◆ TEXTE DE L'EXERCICE ◆

● ● ● ●

Les classes coopératives s'appuient sur un certain nombre de principes ancrés à des valeurs telles que le débat démocratique, la participation solidaire à une œuvre collective, la coopération préférée à la compétition, le partage des bénéfices ou des déficits, c'est-à-dire l'interdépendance solidaire qui conduit à se sentir responsable de soi et des autres, redevable, devant les autres, de ses actes.

A ces principes correspondent des postures et des pratiques pédagogiques :

- des dispositifs interactifs : l'aide, l'entraide, le travail d'équipe, le tutorat qui nécessitent l'identification des compétences des uns et des autres ; une réflexion méthodologique pour développer les compétences relationnelles et sociales (nécessaires pour travailler ensemble, pour aider un pair) ; une évaluation et une régulation régulières ;

- des temps et des lieux réservés à l'expression et à la régulation de la vie de la classe, de la vie de l'établissement et de l'école, tels que le conseil de coopérative de classe, le conseil de délégués, etc.

- l'attribution de rôles sociaux nécessaires au meilleur fonctionnement démocratique du groupe social.

L'éducation par la coopération implique donc des modalités spécifiques d'organisation des classes et des groupes, des méthodes et des outils qui installent des conditions favorables à une école des intelligences plurielles ou encore l'école des quatre langages.

● ● ● ●

◆ EXTRAITS DE DONNÉES ◆

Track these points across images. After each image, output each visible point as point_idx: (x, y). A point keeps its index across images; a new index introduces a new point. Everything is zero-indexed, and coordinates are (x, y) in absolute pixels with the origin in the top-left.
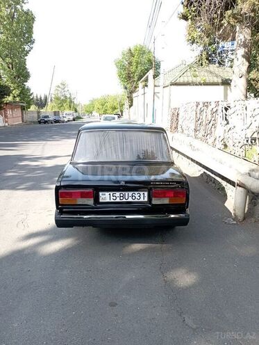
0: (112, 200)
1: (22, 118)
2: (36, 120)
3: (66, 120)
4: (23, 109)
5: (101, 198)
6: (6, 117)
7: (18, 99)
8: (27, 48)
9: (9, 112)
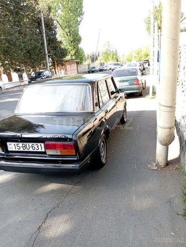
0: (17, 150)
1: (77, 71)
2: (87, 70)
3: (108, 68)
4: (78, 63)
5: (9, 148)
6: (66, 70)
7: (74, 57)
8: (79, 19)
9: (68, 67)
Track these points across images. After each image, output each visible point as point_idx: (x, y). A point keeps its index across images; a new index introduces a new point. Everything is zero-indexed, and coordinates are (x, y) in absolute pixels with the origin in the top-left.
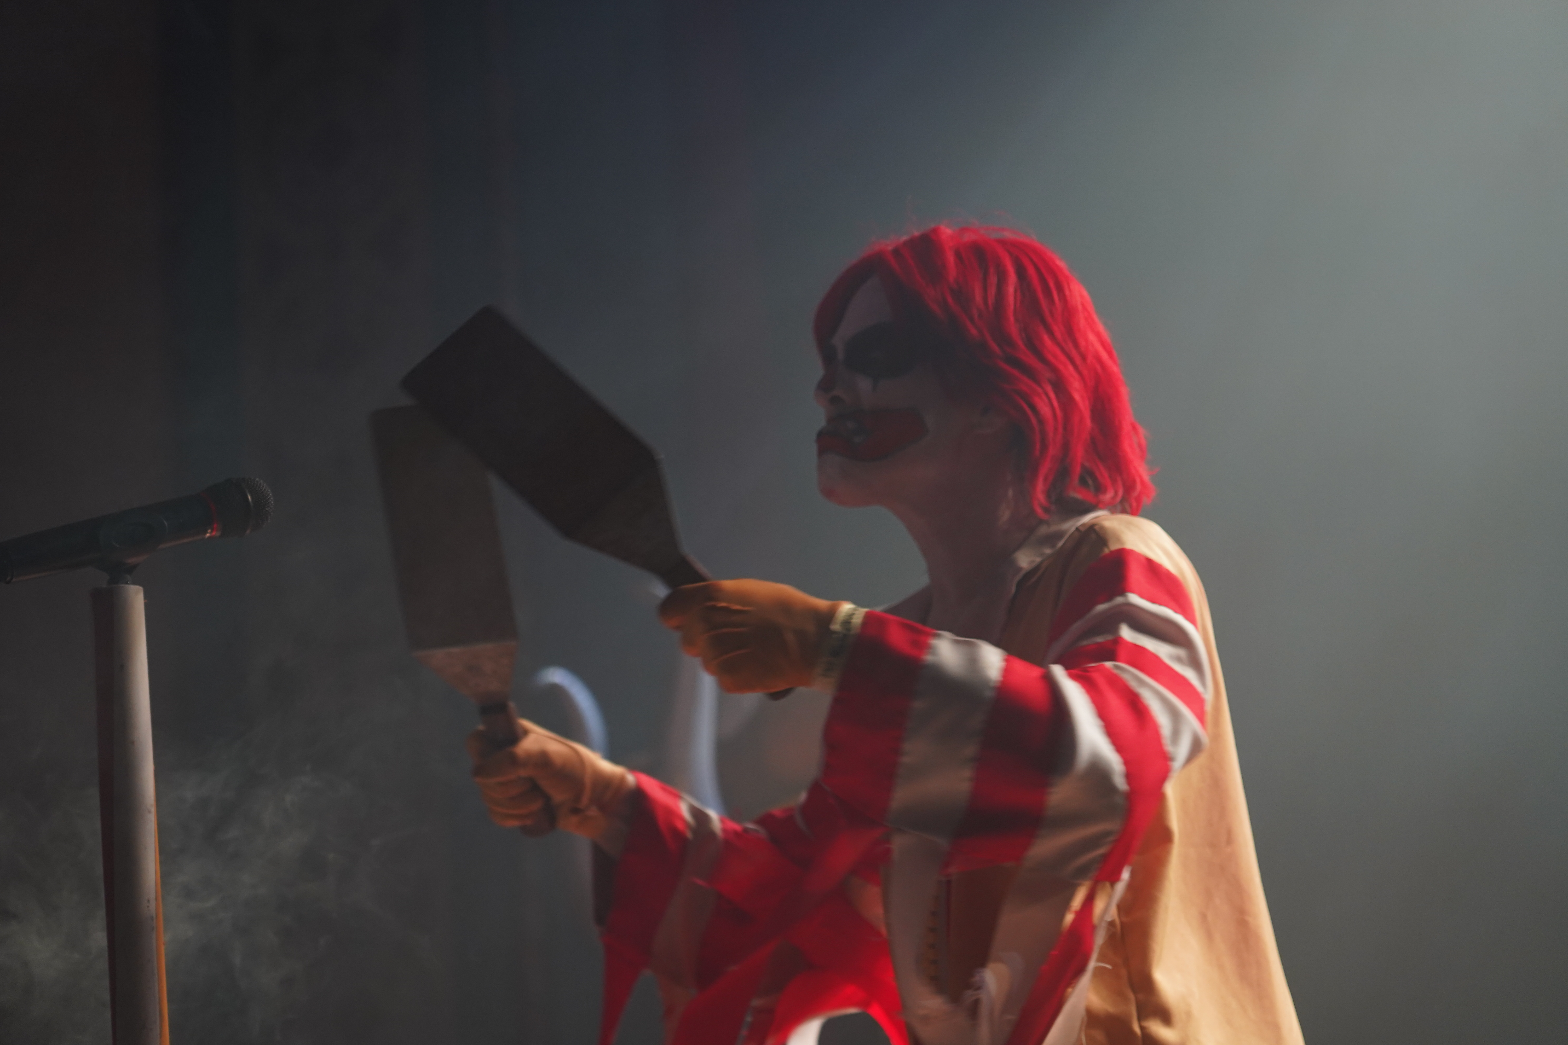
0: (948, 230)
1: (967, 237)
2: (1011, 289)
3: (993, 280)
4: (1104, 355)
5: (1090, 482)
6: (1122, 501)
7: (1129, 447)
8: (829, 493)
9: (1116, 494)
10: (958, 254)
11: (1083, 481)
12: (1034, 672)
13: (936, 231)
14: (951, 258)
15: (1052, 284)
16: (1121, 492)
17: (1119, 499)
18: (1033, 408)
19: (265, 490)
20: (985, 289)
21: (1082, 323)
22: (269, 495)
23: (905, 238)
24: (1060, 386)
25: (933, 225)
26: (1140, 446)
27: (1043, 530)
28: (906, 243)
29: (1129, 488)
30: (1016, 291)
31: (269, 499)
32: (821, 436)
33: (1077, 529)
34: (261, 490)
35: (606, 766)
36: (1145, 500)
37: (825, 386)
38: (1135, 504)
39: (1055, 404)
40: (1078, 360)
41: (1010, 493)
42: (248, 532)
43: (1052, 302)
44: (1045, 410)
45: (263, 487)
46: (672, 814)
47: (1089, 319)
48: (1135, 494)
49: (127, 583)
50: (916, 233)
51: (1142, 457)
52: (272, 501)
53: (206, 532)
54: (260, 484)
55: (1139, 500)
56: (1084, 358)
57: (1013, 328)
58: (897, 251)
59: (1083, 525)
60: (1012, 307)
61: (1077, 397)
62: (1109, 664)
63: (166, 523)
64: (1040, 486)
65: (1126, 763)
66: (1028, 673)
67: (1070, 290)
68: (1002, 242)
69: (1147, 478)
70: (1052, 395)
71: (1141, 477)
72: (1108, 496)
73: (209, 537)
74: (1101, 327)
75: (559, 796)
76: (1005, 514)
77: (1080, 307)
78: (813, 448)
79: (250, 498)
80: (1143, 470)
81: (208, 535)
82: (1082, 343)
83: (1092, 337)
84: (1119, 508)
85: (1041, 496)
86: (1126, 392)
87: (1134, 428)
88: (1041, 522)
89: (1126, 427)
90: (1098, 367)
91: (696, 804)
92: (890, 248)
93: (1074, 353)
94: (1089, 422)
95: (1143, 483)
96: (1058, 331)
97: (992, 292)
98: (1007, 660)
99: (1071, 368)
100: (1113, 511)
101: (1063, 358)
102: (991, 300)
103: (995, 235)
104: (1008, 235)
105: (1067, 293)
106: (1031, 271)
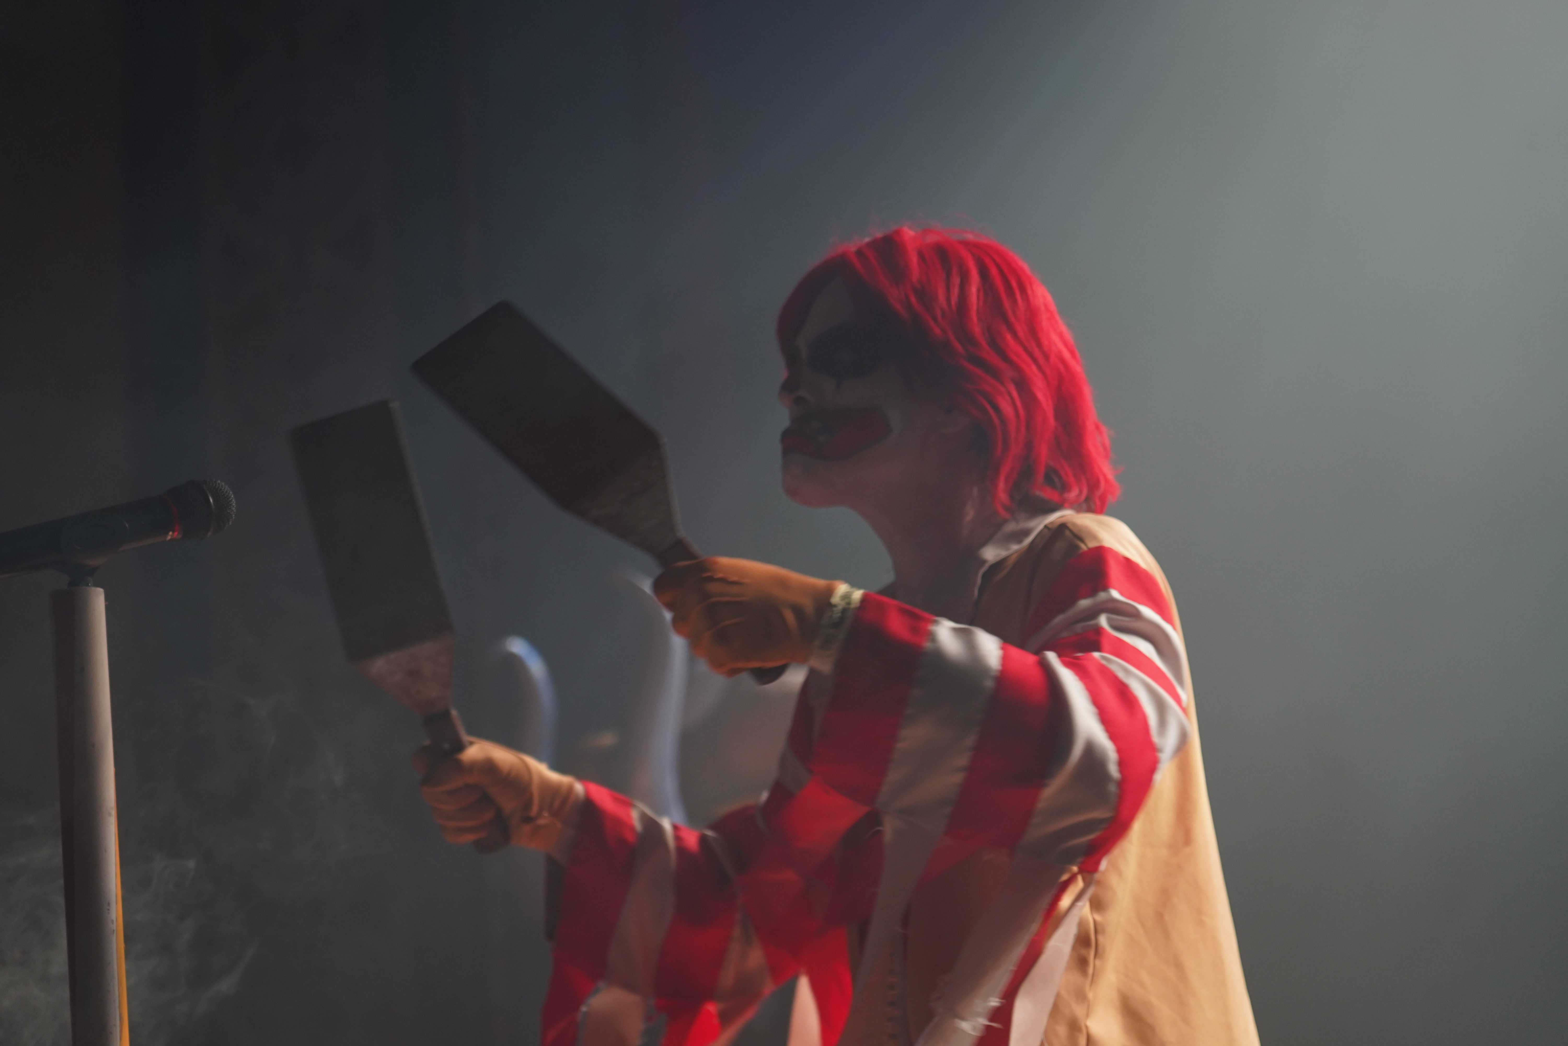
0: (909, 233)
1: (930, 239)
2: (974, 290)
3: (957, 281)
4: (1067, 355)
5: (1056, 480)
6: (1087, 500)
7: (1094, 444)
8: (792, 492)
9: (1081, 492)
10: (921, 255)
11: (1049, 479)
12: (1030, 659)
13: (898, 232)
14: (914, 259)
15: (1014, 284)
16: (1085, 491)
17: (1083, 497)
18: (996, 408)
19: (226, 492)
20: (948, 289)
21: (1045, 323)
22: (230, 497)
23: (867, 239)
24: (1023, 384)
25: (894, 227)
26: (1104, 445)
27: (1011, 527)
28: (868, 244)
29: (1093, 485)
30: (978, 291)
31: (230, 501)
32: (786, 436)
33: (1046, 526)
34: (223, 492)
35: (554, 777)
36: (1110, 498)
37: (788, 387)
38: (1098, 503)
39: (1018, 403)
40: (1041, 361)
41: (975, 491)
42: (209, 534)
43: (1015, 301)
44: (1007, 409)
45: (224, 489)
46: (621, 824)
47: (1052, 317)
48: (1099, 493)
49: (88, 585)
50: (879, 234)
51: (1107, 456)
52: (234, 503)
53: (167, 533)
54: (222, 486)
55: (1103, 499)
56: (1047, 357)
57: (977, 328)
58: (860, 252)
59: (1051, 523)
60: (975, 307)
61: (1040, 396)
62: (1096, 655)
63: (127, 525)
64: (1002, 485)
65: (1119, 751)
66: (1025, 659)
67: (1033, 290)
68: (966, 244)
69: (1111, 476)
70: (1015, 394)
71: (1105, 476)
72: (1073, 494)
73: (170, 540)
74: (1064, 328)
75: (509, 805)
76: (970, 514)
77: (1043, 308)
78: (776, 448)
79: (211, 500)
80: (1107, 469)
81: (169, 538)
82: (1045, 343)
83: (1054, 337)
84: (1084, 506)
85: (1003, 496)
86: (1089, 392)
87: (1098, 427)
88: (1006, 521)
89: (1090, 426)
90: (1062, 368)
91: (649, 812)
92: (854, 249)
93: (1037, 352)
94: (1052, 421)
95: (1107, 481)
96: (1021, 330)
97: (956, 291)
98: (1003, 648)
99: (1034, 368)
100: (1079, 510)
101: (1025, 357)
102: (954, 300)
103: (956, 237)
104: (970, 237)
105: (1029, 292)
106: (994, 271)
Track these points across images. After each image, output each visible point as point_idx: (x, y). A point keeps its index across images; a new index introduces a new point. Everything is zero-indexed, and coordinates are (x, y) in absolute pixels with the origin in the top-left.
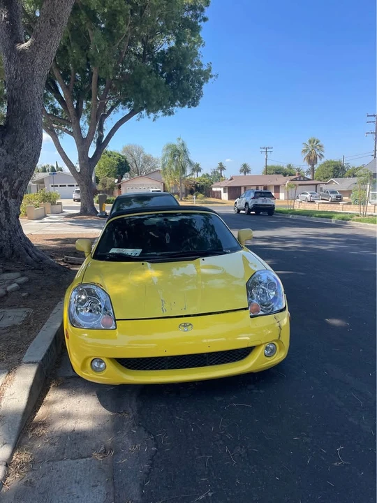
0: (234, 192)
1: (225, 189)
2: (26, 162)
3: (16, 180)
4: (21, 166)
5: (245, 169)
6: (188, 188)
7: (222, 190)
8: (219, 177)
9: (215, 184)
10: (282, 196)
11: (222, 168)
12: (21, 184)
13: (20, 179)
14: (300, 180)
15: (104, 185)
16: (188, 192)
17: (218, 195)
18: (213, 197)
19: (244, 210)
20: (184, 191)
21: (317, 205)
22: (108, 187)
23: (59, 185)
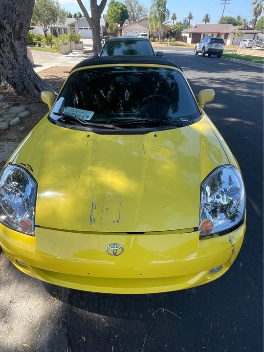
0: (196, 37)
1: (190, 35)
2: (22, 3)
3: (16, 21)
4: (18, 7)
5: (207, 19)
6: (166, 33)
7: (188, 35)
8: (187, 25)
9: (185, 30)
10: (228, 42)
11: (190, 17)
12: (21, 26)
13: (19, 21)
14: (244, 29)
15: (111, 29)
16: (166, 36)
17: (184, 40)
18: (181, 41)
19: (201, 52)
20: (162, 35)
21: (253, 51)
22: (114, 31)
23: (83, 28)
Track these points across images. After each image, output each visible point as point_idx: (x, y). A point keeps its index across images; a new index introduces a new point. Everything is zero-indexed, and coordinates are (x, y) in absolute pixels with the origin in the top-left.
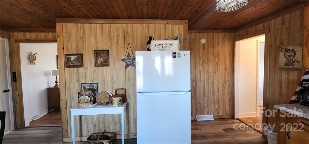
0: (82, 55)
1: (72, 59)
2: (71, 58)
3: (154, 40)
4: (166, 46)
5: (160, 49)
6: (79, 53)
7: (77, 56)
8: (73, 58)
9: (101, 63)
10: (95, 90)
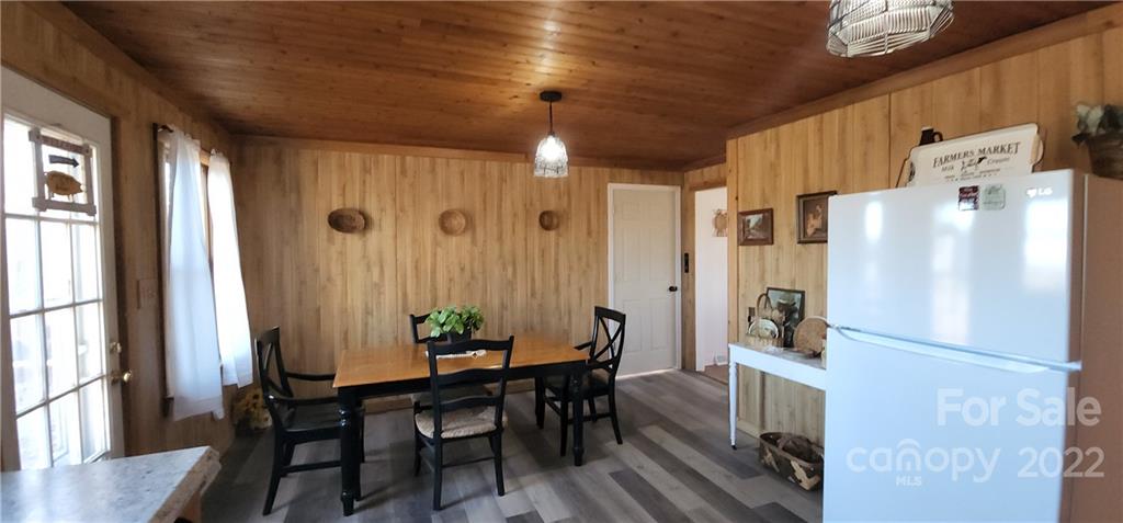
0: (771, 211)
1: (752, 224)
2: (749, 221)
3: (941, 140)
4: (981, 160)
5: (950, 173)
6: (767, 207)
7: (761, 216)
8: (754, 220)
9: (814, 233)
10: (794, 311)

● ● ● ●

◆ LISTE DES ACTIVITÉS ◆
A - Recopiez le passage du texte sur les classes coopératives, en commençant par « - l'attribution de » et en allant jusqu'à « des quatre langages. ». Remplacez-y « groupe social » par « collectif de la classe ».
B - Veuillez relever tous les dispositifs interactifs énumérés dans le texte sur les classes coopératives juste après les mots « des dispositifs interactifs : ».

◆ RÉPONSES PAR TÂCHE ◆
A -
- l'attribution de rôles sociaux nécessaires au meilleur fonctionnement démocratique du collectif de la classe.

L'éducation par la coopération implique donc des modalités spécifiques d'organisation des classes et des groupes, des méthodes et des outils qui installent des conditions favorables à une école des intelligences plurielles ou encore l'école des quatre langages.

B - l'aide, l'entraide, le travail d'équipe, le tutorat